L’impunité des puissants est l’un des traits les plus détestables du régime sous lequel nous vivons. Il n’en est pas de meilleure illustration que la mansuétude qui entoure les fraudeurs du fisc. Quel autre délit aurait valu à Jean-Claude Juncker un visa pour la présidence de la Commission Européenne ? En France, les affaires Cahuzac et Thévenoud montrent ce que cette mansuétude doit à l’entre soi entre dirigeants politiques et représentants de la haute-bourgeoisie, où la dissimulation fiscale est cultivée comme une marque de bonne gestion. Le dîner Jouyet-Fillon en apporte la manifestation éclatante à ceux qui l’ignoreraient. Témoignent aussi de cet alignement de classe le culte qui a été rendu post-mortem à Christophe de Margerie, patron de Total, et parallèlement, à la répression disproportionnée dont les instances du PS menacent ce pauvre Gérard Filoche, coupable d’une affirmation divergente.

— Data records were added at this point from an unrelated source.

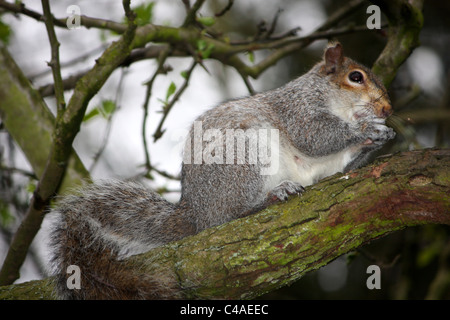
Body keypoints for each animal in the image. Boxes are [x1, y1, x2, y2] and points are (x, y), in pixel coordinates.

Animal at [48, 41, 394, 298]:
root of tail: (197, 213)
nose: (388, 109)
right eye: (356, 77)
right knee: (230, 216)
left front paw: (379, 138)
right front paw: (367, 129)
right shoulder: (298, 111)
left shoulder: (330, 164)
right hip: (242, 158)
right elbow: (315, 136)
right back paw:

Toujours est-il qu’à l’heure où le discours néo-libéral dominant veut tout renvoyer à la responsabilité individuelle, l’impunité est devenue l’un des privilèges des pseudos élites qui exercent le pouvoir. Cette spécificité a aussi sa racine institutionnelle. Le personnage le plus important de la Constitution de la cinquième République est celui dont l’irresponsabilité est totale. Ce qui explique la fraîcheur avec laquelle est accueillie par les membres de la Caste notre proposition de révocabilité du président de la République, quels que soient les sentiments que celui-ci leur inspire. L’impunité repose aussi sur la protection mutuelle.
A l’instar de la fraude fiscale, qui érode aussi bien les recettes de l’Etat que le consentement à l’impôt, qui détruit la solidarité européenne à l’heure où celle-ci serait nécessaire, l’impunité des puissants exerce de profonds effets dissolvants. Diffusé à tous les échelons de la chaîne du pouvoir, jusqu’au niveau local, ce sentiment contrebat le sens civique des élus, ce qu’autrefois on appelait la vertu. Cet abaissement généralisé est la marque d’un système à bout de légitimité. L’impunité des puissants appelle la colère, pas toujours discernante, du peuple.